What works for my DDs is a solid bedtime routine and a chart with very clear rules and consequences. Routine includes being sure you wont need toilet in the next two hours, something like 15 minutes of quiet time (reading, talking, cuddles...) and keeping the same time every night as much as possible.
Consequences are earlier bedtime and no privileges (TV, tablet,...) the next day, adding one day for every time they get up without a very valid reason. Consequences have to be consistent and a certainty to work, not negotiable and no space for manipulation. At the same time you have to stay calm, keep a peaceful atmosphere and make bedtime a pleasant moment as much as possible... but I know, often it's hard.
Rewards help too but I would make clear that sleeping is a need and a pleasant thing more than a must, bad consequences are only a positive reinforcement to make sure you do what is the best for yourself, even your body is just asking for it. I'm strict with bedtime because it's one of the most important thing for the growth and it affects everything, school, mood, health,...

It's strongly recommended no screens one hour before bedtime to avoid over-excitement, from what I've seen this is true more than it seems.

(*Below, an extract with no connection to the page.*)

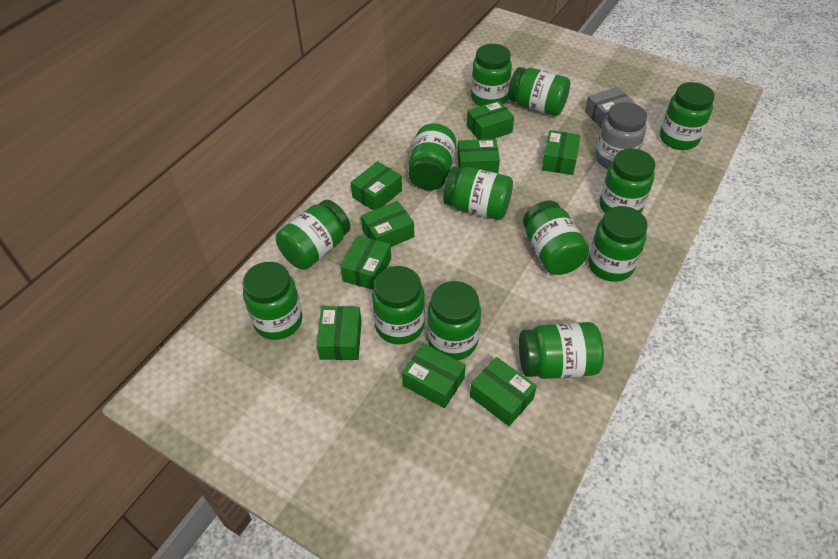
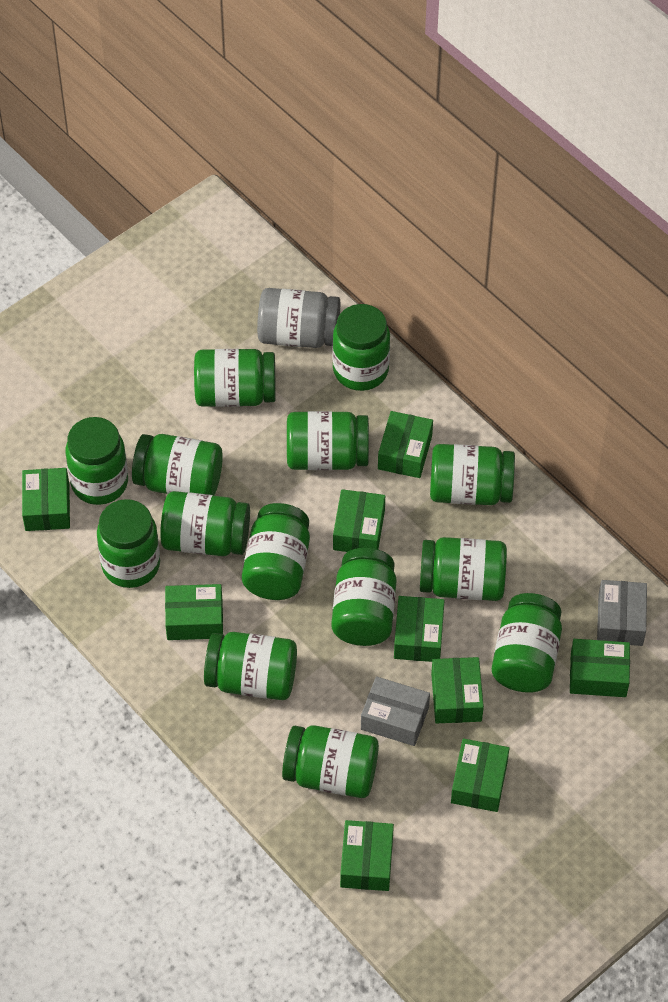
green jar: 13 -> 14
grey box: 1 -> 2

Physical activity during the day helps a lot but there's a pandemic, both of you could do fitness following one of those youtube channel for physical activity indoor, just an idea.
A healthy diet affects the sleep too, or better it's another one of the most important thing that affects everything. Vitamin deficiencies can lead to bad sleep as well as foods with too much protein or sugar, so for dinner much better carbohydrates and a lot of vegetables.